Israel says it will ease blockade of Gaza
FOLLOWING INTENSE international pressure, Israel has announced it will ease its economic blockade on Gaza, allowing more goods to enter the strip.
The decision followed two days of deliberations by the security cabinet. However, no vote was taken and no details have been provided over exactly which goods will now be allowed.
A statement issued after the meeting said Israel would “expand the inflow of controlled materials for civilian projects and maintain the existing security measures in order to prevent the entry of weapons”, adding that the cabinet would meet in the near future to decide on steps to implement this policy. The statement added that Israel expected the international community to work toward the immediate release of Gilad Shalit, the Israeli soldier held by Gaza militants since June 2006.
Israeli officials had justified maintaining the blockade in order to exert pressure on the Hamas leaders in Gaza to release the captured soldier as part of a prisoner swap deal.
Construction materials such as steel and cement will now be allowed into Gaza for specific projects under supervision of international aid groups, but will still not be freely available to private citizens. Restrictions on items such as school supplies, books, computers, kitchen utensils, mattresses and toys are expected to be lifted. It is unclear whether the new regulations will affect some of the most damaging aspects of the blockade, such as the ban on Gaza exports and the prohibition on imports of industrial raw materials.
Israel’s maritime blockade remains in effect as part of its efforts to ensure weapons do not reach Gaza. Travel restrictions on Gaza’s 1.5 million people are likely to remain in place.
The Middle East Quartet (UN, US, EU, Russia) envoy Tony Blair – who had been in contact with Israeli officials ahead of yesterday’s decision – welcomed the Israeli move to liberalise its policy.
“As I have said in the past days, Israel has the clear right to defend itself and protect its security. The best way to do this is to ensure that weapons cannot reach Gaza, whilst allowing into Gaza the items of ordinary daily life, including materials for the construction of homes, infrastructure and services, as the UN have asked, and permitting legitimate business to revive,” Mr Blair said.

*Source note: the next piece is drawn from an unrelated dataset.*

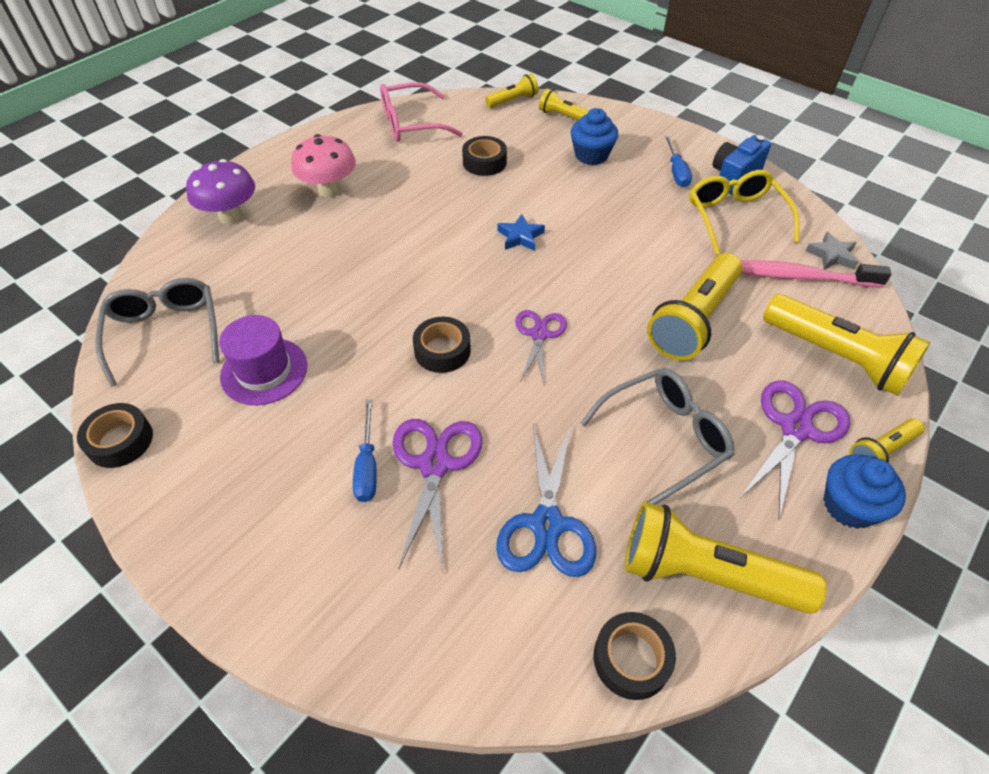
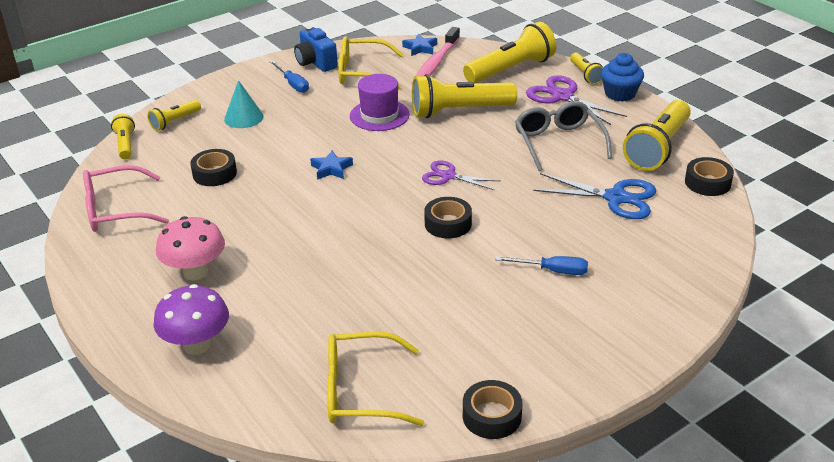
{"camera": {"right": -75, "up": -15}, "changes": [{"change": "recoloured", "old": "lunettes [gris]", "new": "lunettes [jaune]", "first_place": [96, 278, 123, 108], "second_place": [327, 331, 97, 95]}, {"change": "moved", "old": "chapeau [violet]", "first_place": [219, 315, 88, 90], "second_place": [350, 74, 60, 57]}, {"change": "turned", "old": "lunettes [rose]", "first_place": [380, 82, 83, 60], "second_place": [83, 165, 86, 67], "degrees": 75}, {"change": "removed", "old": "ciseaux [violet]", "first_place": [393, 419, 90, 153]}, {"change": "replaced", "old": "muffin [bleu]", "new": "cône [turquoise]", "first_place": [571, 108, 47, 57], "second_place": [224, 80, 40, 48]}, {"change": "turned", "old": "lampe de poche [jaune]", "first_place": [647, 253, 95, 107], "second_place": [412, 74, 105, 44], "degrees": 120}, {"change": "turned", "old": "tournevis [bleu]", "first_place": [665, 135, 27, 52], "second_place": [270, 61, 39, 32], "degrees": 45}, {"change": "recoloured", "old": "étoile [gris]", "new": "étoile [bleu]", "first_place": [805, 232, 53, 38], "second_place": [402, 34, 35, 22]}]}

The European Union’s foreign policy chief, Catherine Ashton, said the bloc was ready to support Israel’s stated intention to ease the embargo on the Gaza Strip with a mission on the ground.

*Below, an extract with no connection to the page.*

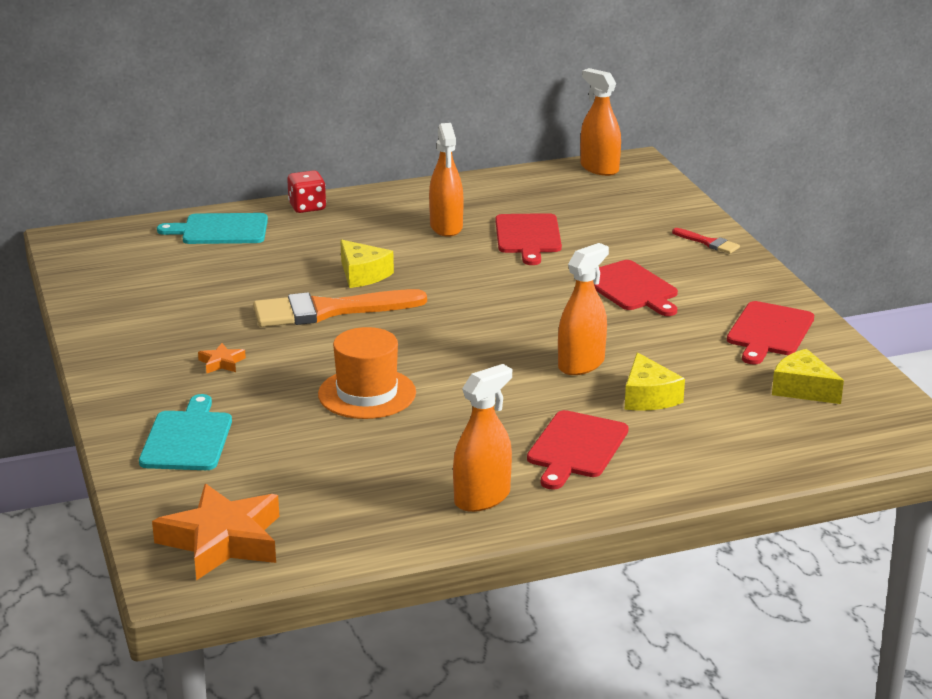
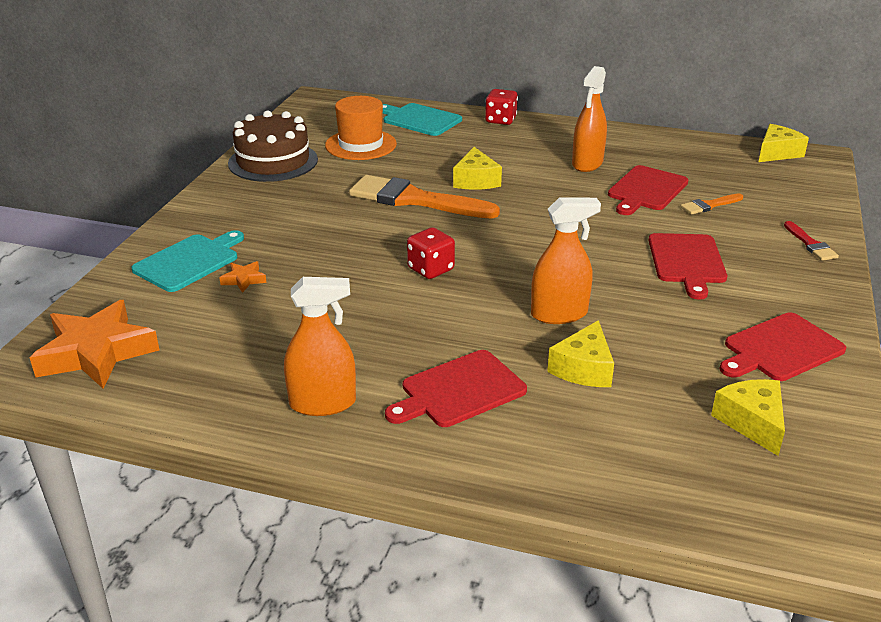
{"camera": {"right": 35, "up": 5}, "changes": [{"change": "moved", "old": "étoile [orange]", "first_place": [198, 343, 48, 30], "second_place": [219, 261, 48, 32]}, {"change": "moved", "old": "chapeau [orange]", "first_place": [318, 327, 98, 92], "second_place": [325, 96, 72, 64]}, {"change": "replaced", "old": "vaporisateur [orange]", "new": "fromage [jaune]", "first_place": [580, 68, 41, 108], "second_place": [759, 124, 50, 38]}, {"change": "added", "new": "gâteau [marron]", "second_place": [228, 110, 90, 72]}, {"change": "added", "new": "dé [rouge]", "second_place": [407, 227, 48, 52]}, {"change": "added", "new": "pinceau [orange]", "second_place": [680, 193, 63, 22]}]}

“I look with great interest at what the Israeli cabinet is saying. This is an in-principle statement . . . obviously the detail is what matters,” Baroness Ashton said in Brussels. She is to meet EU experts in Brussels “to see what we can offer”.
Israel’s transport minister, Yaakov Katz, said last week that Israel was working on a plan to totally disengage from Gaza by closing all the land crossings, leaving only the Rafah crossing between Gaza and Egypt open for people and goods to arrive or leave the strip. He also indicated that Israel would stop supplying water and electricity to Gaza once alternatives via Egypt were in place.
Israel would thus be effectively throwing off all responsibility for the welfare of Gaza. However, following protests from Egypt, prime minister Binyamin Netanyahu stressed that no decision had yet been taken to implement Mr Katz’s proposals.